Detido na Penitenciária Federal de Campo Grande (MS), Márcio dos Santos Nepomuceno, o Marcinho VP, dedica boa parte de suas horas ao ofício da escrita. Em correspondências remetidas à sua defesa, o interno aborda tópicos coletivos e conjunturais, voltando sua atenção ultimamente para os percalços legais de seu herdeiro, o expoente do trap, Oruam. O artista é alvo de uma ação criminal por atentado contra a vida de policiais civis, somada a infrações como desacato, resistência e dano qualificado.
Após a cassação de uma liminar de liberdade e a reativação de sua custódia cautelar, o músico passou a ser procurado pelos órgãos de segurança. Em manuscrito divulgado pela seção ‘True Crime‘, assinada por Ullisses Campbell em ‘O Globo‘, o patriarca analisa a postura do filho com temperança, admitindo equívocos nas ações do jovem, mas colocando em dúvida a gravidade das imputações oficiais.
Em registros de setembro do ano passado, o genitor ponderou que, embora sofra com a situação atual, o rapaz careceu de prudência. Conforme a carta, Oruam precisa ser responsabilizado exclusivamente pelos seus atos comprovados, sem a carga de acusações que o pai define como infundadas. Ele apoia uma sanção justa e coerente com a realidade, rechaçando tentativas de vincular o artista à posse ilícita de armas.
Nepomuceno recordou a formação espiritual de seus descendentes e sugeriu que a ascensão meteórica à fama pode ter desviado o centro de gravidade do filho. Mesmo sob o peso das grades, ele crê que o revés será um catalisador para o crescimento de Oruam, a quem vê como um talento expressivo no panorama musical atual, dotado de grande apelo popular.
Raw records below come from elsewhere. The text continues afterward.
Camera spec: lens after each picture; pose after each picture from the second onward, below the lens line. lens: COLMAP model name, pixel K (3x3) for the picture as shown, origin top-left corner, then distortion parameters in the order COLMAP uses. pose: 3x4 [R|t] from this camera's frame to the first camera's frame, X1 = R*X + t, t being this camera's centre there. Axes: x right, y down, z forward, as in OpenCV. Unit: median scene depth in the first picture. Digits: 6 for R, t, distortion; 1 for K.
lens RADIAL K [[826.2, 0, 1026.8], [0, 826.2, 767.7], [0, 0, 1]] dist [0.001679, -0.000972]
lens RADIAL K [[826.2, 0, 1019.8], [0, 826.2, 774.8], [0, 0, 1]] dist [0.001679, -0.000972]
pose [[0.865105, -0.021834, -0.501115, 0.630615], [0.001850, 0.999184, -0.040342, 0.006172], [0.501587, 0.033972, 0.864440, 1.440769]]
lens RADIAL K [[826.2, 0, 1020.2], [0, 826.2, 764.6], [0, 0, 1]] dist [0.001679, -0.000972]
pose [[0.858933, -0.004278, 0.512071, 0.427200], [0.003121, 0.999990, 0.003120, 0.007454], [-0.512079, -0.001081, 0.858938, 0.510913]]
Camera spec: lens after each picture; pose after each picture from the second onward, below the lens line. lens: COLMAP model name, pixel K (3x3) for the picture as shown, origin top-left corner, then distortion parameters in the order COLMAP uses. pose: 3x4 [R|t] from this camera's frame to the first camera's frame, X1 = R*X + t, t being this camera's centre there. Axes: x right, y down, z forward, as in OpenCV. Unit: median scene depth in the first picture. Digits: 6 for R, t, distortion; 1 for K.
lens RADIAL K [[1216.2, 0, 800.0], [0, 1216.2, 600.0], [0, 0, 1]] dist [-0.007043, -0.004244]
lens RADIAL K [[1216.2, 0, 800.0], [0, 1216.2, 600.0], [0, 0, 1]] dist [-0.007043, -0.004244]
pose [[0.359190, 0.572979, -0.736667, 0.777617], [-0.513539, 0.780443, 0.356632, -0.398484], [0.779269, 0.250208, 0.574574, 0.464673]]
As páginas também funcionam como um palco para críticas ao sistema jurídico brasileiro. Marcinho VP rebate o uso da doutrina do domínio do fato em seus julgamentos, citando o jurista Claus Roxin. Na ótica do preso, a ideia de que chefias devem saber de todos os delitos de comandados é utilizada de modo enviesado no Brasil para sustentar sentenças e prolongar cárceres provisórios.
Outra queixa frequente diz respeito à fiscalização de suas mensagens. No regime de Segurança Máxima, todo registro enfrenta uma análise minuciosa para interceptar possíveis comandos externos. O detento alega que tal medida anula seu sigilo pessoal e relata que passagens de suas crônicas chegam com frequentes borrões de censura.
Enclausurado no sistema da União desde 2007 e vivendo sob severa restrição de contato, Marcinho VP caminha para o limite de 30 anos de prisão, período previsto quando recebeu suas penas. A data estimada para seu egresso seria setembro de 2026, contudo, o caminho para a liberdade tornou-se mais complicado.
Atualmente, existe uma ordem de prisão preventiva ativa contra ele, fruto de uma apuração de 2024. A investigação foca na participação de cúpulas organizadas em um esquema de roubo de automóveis na região norte carioca. Se esse decreto não for derrubado, o sonho da liberdade neste ano pode ser postergado, mantendo-o aprisionado enquanto o novo imbróglio judicial é processado.